Dynamic Signal Acquisition

Have you seen this note?  It uses Traditional NI-DAQ, yet provides the concept of routing the oversample clock from the DSA device to a counter input of an E series where it can be divided down as the sample clock for the E series board.

http://sine.ni.com/apps/we/niepd_web_display.display_epd4?p_guid=B8C1DA7151524E2EE034080020E74861

Here's a good KB which has links to several different examples which show how to perform synchronization with a DSA device in DAQmx:

http://digital.ni.com/public.nsf/3efedde4322fef19862567740067f3cc/a133ed27df9bcc5986256f2e004ba342?O...

There are two links to examples with a MIO, this is probably where you want to start.

Also, remember that there is a group delay on the 4472 (due to the delta sigma converters) that will show up as an inital phase delay.  You can just remove the first 39 or so samples from the 4472 data to get rid of the group delay.

-Jack

I am using PCI-4472 and PCI-6023 through traditionnal NIDAQ API. I synchronize acquisition using an external start trigger.
When I acquire the same signal on both boards using the same sampling frequency, I observe a systematic delay between samples coming from the 4472.
Further tests show that the delay depends of the sampling frequency.

The reply of Jack A. mentions "Also, remember that there is a group delay on the 4472 (due to the delta sigma converters) that will show up as an inital phase delay. You can just remove the first 39 or so samples from the 4472 data to get rid of the group delay."

Should anybody tell me more about this delay, and if there is an issue to my problem:
My purpose is to synchronize samples provided by each board. The solution should work regardless the sampling frequency. As the length of acquisition is short, quartz derive is not a problem, and the use of an external start trigger would be sufficient, if there were no delay.

Thank you!

Olive -

 

The group delay on the 4472 will cause you to have that initial phase mismatch.  Remove the first 39 or 40 samples from the acquisition of your 4472 and then compare it to the results from your E-Series board.  You should see data that is synchronized.

Also, if this is a new application, I would really recommend using the DAQmx API rather than Traditional DAQ.  The examples that are listed in my previous post are what you need to get started.

 

-Jack

Jack A,
the issue you proposed is unavailable in my context:  
my application does real time signal processing (combination, filtering and spectral analysis) using 200ms cycle.
If I troncate the first 40 first sample on some channels, samples incoming in processing blocks won't be synchronized.
A solution could consist in configuring a pre-trigger on 4472, but I dont think it is available through Traditional API.

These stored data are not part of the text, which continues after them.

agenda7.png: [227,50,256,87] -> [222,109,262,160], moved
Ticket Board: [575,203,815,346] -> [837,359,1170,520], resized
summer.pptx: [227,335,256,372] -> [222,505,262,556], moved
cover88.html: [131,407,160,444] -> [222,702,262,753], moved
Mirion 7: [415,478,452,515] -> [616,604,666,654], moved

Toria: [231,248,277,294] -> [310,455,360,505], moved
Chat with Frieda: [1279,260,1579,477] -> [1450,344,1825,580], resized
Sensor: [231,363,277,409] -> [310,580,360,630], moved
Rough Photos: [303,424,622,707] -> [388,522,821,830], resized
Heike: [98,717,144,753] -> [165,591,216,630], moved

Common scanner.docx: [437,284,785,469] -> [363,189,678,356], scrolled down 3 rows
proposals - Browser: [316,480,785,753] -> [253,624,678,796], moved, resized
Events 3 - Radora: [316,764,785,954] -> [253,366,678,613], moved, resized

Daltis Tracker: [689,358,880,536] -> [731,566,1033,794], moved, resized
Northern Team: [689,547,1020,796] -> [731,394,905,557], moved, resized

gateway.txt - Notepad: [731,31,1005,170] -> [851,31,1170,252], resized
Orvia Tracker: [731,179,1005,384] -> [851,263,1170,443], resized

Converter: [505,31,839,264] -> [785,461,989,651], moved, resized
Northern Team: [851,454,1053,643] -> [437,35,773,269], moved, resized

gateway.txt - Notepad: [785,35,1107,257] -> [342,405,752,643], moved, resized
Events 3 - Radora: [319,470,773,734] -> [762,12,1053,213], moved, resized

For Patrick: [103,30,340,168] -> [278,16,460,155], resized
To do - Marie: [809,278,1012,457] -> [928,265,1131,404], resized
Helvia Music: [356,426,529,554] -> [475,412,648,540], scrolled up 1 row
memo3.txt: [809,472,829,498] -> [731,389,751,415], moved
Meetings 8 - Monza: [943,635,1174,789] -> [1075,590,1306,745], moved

Furthermore, since I use Visual C and don't have Labview, vi examples you listed cannot help me.

Regards

One idea is to use an analog start trigger on the 4472 and a digital start trigger on the MIO where the digital start trigger is supplied by the 4472.  When using an analog start trigger on the 4472, the filter delay is effectively removed because the analog data has already propagated through the filter before it reaches the trigger circuit.  If you then use the digital output of this trigger circuit as the input for the start trigger on the MIO, you should have synchronized data with a minimal phase offset.  I don't know if you have the flexibility to use an analog trigger or not, but this approach might solve your problem.

Olive -

 

Reddog has a good suggestion. 

Also, I think that the method of discarding samples is still valid.  Remember that you are only discarding the first 40 or so samples from the 4472.  So, if you are doing some type of processing which requires you to read a certain number of samples (like an FFT) here's what you do:

Configure both boards

Start the acquisitions

On the 4472 only, read ~40 samples and discard them

Enter your acquisition/processing loop

Read 1024 samples from both 4472 and 6040 (the samples will now be aligned since you have removed the group delay of the 4472)

Do processing

Loop back

 

Does that make sense?  Let me know if you still have questions.

-Jack

Jack, your solution is unavailable since I use double buffered acquisition: It is not possible for me to skip the first 38,8 samples unless I reconfigure the all acquisition.

The issue Reddog  proposes sounds better, but I am unable to configure analog trigger: I obtain a 'bad numeric parameter error' when I call Configure_HW_Analog_Trigger in the following way:
    Configure_HW_Analog_Trigger (idPCI4472, ND_ON, 0,1, ND_BELOW_LOW_LEVEL, ND_THE_AI_CHANNEL);

Can you confirm that the following command will route the trigger signal to a pin on RTSI bus:
    Select_Signal (idPCI4472, ND_RTSI_XX , ND_ATC_OUT, ND_DONT_CARE);

Thank you